*** SOURCE INFORMATION ***

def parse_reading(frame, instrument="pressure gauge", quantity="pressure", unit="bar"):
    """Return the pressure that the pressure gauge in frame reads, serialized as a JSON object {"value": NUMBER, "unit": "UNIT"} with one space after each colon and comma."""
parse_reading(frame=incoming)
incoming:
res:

***
*** SOURCE INFORMATION ***

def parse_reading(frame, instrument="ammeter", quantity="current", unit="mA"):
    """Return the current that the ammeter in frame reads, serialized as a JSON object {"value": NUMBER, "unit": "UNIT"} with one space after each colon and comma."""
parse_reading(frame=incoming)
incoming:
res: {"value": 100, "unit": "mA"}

***
*** SOURCE INFORMATION ***

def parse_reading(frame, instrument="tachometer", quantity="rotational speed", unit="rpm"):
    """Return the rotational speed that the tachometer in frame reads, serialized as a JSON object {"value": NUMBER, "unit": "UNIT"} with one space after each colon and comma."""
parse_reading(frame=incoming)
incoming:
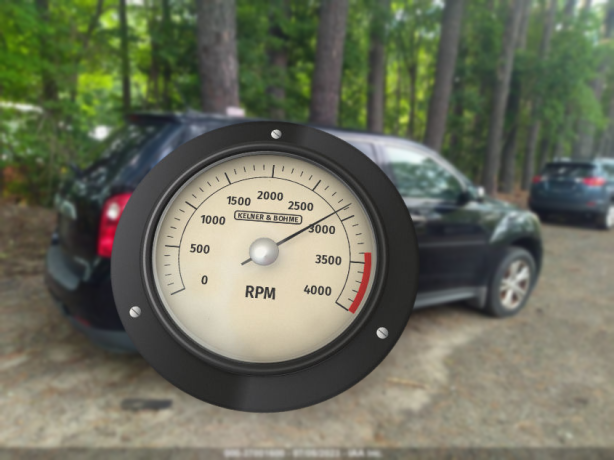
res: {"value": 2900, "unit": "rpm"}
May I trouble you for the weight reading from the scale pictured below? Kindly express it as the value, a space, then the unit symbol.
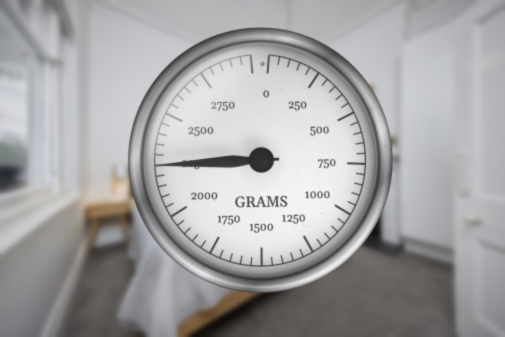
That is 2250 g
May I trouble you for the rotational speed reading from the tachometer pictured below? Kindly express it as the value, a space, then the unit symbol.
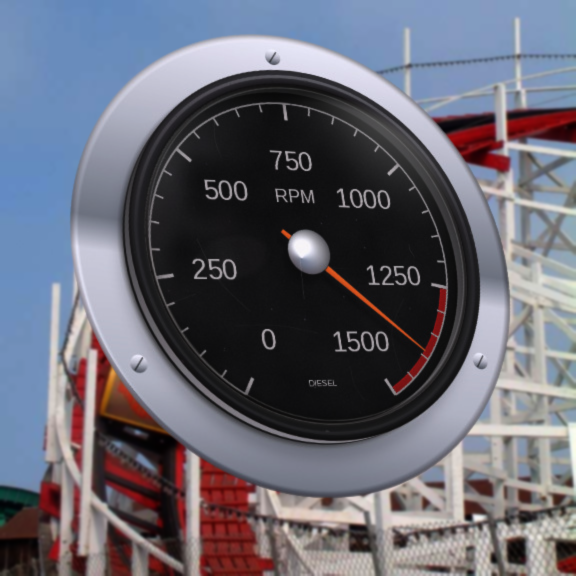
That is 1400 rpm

***

_JOB:_ Report each line in the entries above that contains the word "current".

_FINISHED TASK:_
def parse_reading(frame, instrument="ammeter", quantity="current", unit="mA"):
    """Return the current that the ammeter in frame reads, serialized as a JSON object {"value": NUMBER, "unit": "UNIT"} with one space after each colon and comma."""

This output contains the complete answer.